Se detuvo, su respiración entrecortada. Él dio un paso hacia ella, pero ella lo esquivó, como si no quisiera que la tocara, como si no quisiera que su dolor fuera un consuelo.
—Nunca me lo dijiste, nunca lo supe. Pero tal vez yo siempre lo supe… que nunca seríamos más que amigos. Tal vez fue mi corazón el que no quiso escuchar, el que no quiso aceptar que yo… no era suficiente para ti. Pero no te culpo. No te culpo, porque lo que siento es mío, y no es tu culpa que yo haya sido tan tonta, tan ciega, tan aferrada a algo que nunca pude tener.
La lluvia seguía cayendo, y ella, entre sollozos ahogados, luchaba por respirar. Cada palabra que salía de su boca era un trozo más de su corazón que se rompía. No lo culpaba a él. No podía. Sabía que él no podía hacer nada. Simplemente no la veía de esa forma, y ella lo sabía. Pero no podía evitarlo, no podía evitar el dolor de saber que jamás podría ser lo que él necesitaba.
Se quedó ahí, parada bajo la lluvia, los ojos hinchados de tanto llorar, las manos temblorosas, y él, a su lado, sin saber qué hacer, sin saber cómo consolarla. Las palabras se quedaron atoradas en su garganta, como si al intentar decir algo más solo empeorara las cosas. No podía decirle que sentía lo mismo. No podía mentirle.
—Lo siento —musitó él, finalmente, sin saber cómo seguir. No sabía cómo hacer que el dolor se detuviera, no sabía cómo aliviar la herida que ella llevaba dentro. Pero, al menos, intentaba consolarla, aunque supiera que nada de lo que dijera podría calmar su corazón roto.
Ella asintió débilmente, sin mirar su rostro, y las lágrimas siguieron cayendo. Sabía que nada cambiaría. Sabía que, por mucho que lo deseara, él nunca sería suyo. Ya había tomado su decisión.

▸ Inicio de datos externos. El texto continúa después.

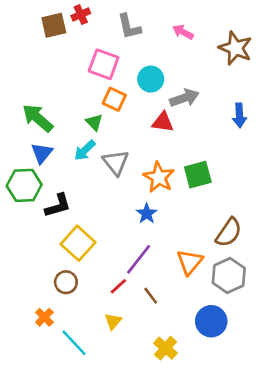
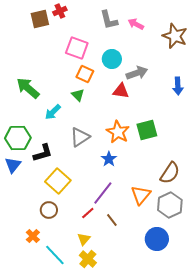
gray L-shape: (129, 27) -> (109, 20), moved
green triangle: (94, 122) -> (78, 95), moved
cyan arrow: (85, 150) -> (53, 112), moved
blue triangle: (42, 153) -> (13, 165), moved
gray triangle: (116, 162) -> (80, 137), moved, turned 35
yellow cross: (165, 348) -> (88, 259), moved

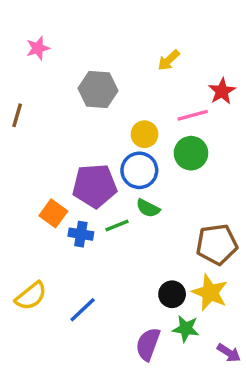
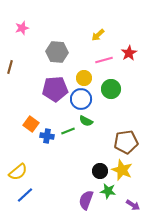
pink line: (193, 115) -> (104, 60), moved
purple pentagon: (95, 186) -> (55, 89), moved
blue line: (83, 310) -> (25, 195), moved

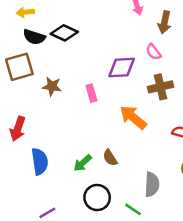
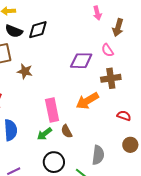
black diamond: (64, 33) -> (38, 30), turned -45
pink rectangle: (91, 93) -> (52, 110), moved, size x1.6
orange arrow: (133, 117) -> (87, 101), turned -75

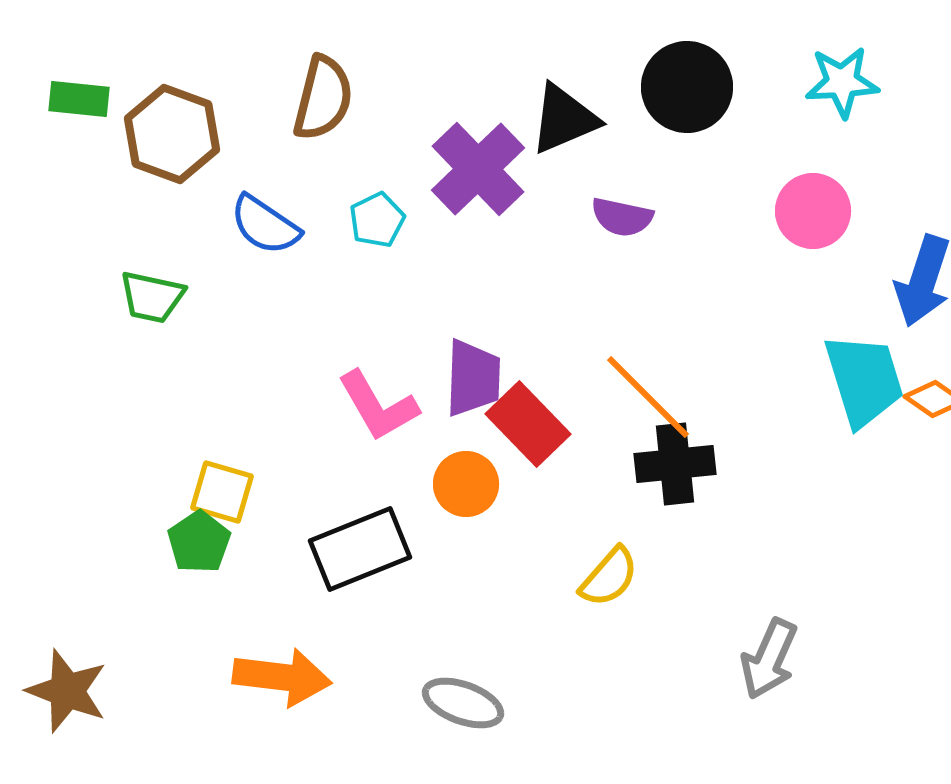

Pasaron los meses, y aunque ella lo intentó, la herida nunca sanó por completo. Cuando la invitó a la boda, ella aceptó por compromiso, porque sabía que no podía faltar. Pero en su corazón, se sentía como una extraña, como una sombra que no encajaba en la felicidad que veía a su alrededor.
El día de la boda, ella fue una dama de honor. Intentó sonreír, pero la sonrisa nunca llegó a ser genuina. Las lágrimas amenazaban con caer, pero las retenía, porque no podía mostrar su dolor. No quería que nadie la viera romperse. Sonrió a medias, con los ojos llenos de tristeza, observando cómo él, el hombre que había amado durante tanto tiempo, prometía su vida a otra.
Cuando la ceremonia terminó, ella no fue a la fiesta. Nadie supo por qué. No dejó una carta, no dijo adiós. Solo se fue. Se marchó a otro país, en busca de algo que la ayudara a olvidar. Tal vez era lo único que podía hacer. Alejarse, desaparecer, para dejar de sentir ese dolor tan profundo.
Porque a veces, el amor no se olvida. Solo se guarda. Y, tal vez, en algún lugar lejano, ella aprendería a vivir sin él. Pero por ahora, solo le quedaba caminar lejos, sin mirar atrás, mientras el dolor de lo que nunca fue se desvanecía en la distancia.